Ch Insp Smith and the inquiry team were appalled to learn that Fraser had been running down his wife's character throughout the town in the days and weeks after she went missing.
"He was actively peddling propaganda around Elgin and elsewhere. The feedback was of him attempting to paint a picture of Arlene being a poor mum, an unfaithful wife and on drugs.
"We worked hard to tum that round because we knew she was none of those things but we were puzzled and alarmed why he should feel the need to do that, but this was part of his strategy.
This undermined the police investigation, with many people in Elgin believing Arlene had simply run off, leaving her children and husband to fend for themselves.
However, there was never any evidence to suggest she had done this.
Her clothes were not missing, no money had been withdrawn and her medication – she suffered from Crohn's Disease – was still in the house.
Even now, he admitted, it was difficult for some people to comprehend that a planned and pre-meditated murder of this magnitude could have happened on Elgin's doorstep.

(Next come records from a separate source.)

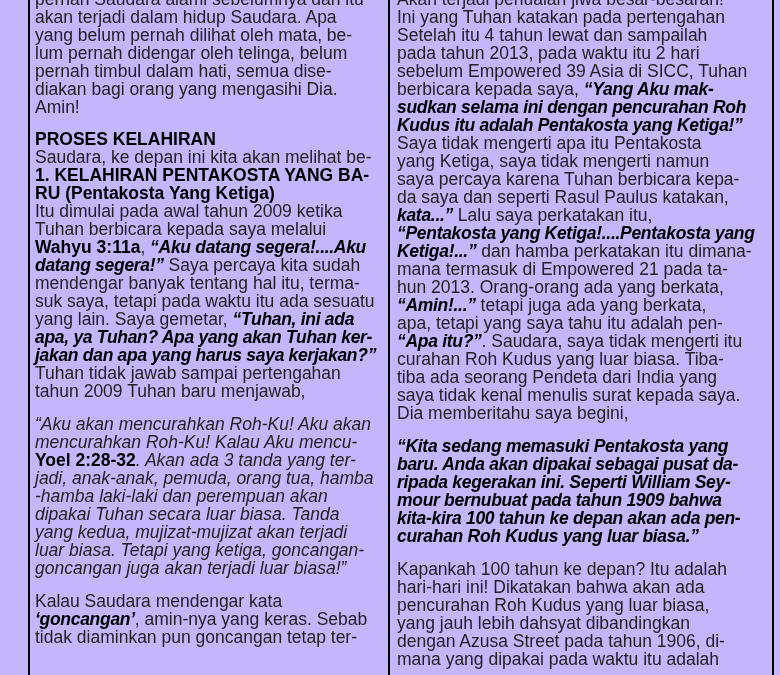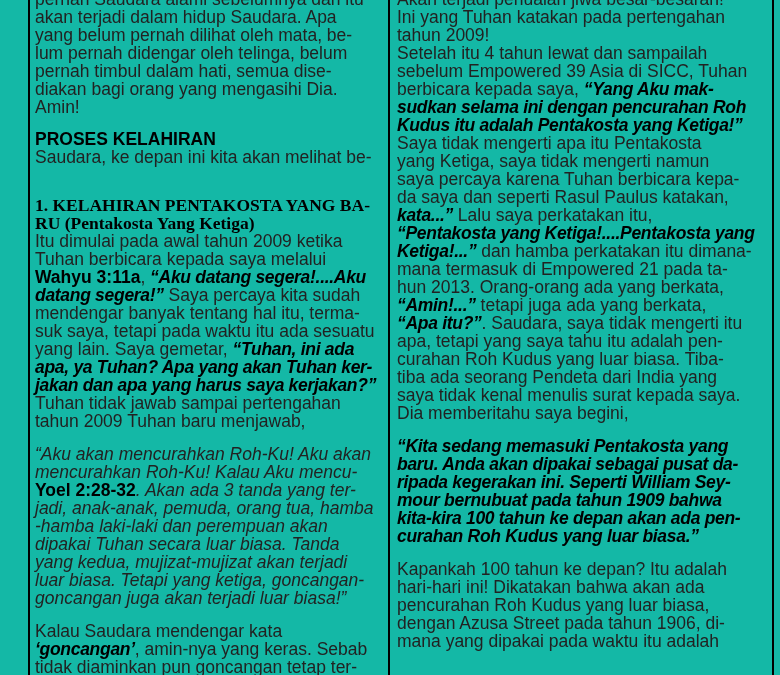--- a/index.html
+++ b/index.html
@@ -4,7 +4,7 @@
 <style>
   html,body{margin:0;padding:0;background:#fff;}
   .page{
-    position:relative;width:780px;height:675px;background:#14b8a6;
+    position:relative;width:780px;height:675px;background:#c4b5fd;
     overflow:hidden;font-family:"Liberation Sans",sans-serif;color:#222222;
   }
   .rule{position:absolute;top:0;bottom:0;width:2px;background:#000;}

Nat Fraser certainly was not anticipating the scale of the inquiry launched by Grampian Police, which is the biggest in the force's history.
"Nat Fraser expected a few doors to be knocked on, a photo in the local press, and that would be the end of it," said Ch Insp Smith.
When it became increasingly obvious that something criminal had happened to his wife, Fraser refused to accept it and still persisted with the claim that she had taken off.
"From day one we were faced with a wall of lies and deceit which we had to chip away at and break down brick by brick. We had no lucky breaks as such and everything we achieved in terms of evidence we had to glean."
After six months the discovery that farmer Hector Dick, a close friend of Fraser, had bought a Ford Fiesta car the night before Arlene disappeared and that Fraser was present at Dick's Wester Hillside Farm, Mosstowie when the car was handed over, was a major breakthrough.
Dick, who was originally charged with murdering and conspiring to murder Arlene, consistently lied to the police about the existence of the car which the police believed was involved in Arlene's abduction and murder.
He was jailed for 12 months in 2001 at Dingwall Sheriff Court for lying to the police about the car and six days into the evidence at the High Court he dramatically became a Crown witness after the charges against him were dropped.
In a lengthy statement to the police Dick had admitted destroying the car six days after Arlene disappeared.
He also claimed Fraser confessed to him that he had hired a hit man to strangle his wife and Fraser himself dismembered the body, burned it and ground up the remains.
Asked about what he thought of Hector Dick, Ch Insp Smith said: "Only that man can answer the question why he kept a family, who were clearly agonising over what had happened to their daughter and sister, in the dark for so long and why it took to the point where he was in the dock in the High Court in Edinburgh on a murder charge for him to reveal what he knew."
Ch lnsp Smith said the determination of the inquiry team to achieve justice and bring the person responsible to book, drove them on.
"I have been privileged to work with a team of officers who throughout the investigation have displayed the highest level of integrity, motivation, commitment and professionalism," he said.
The police established a close rapport with the fami1y – DS Willie Robertson acted as liaison officer – and that has been maintained throughout the highs and lows of the investigation.
"There were times when we never could have imagined getting this case into the High Court and some brave decisions were taken along the way to get us there," said Ch Insp Smith.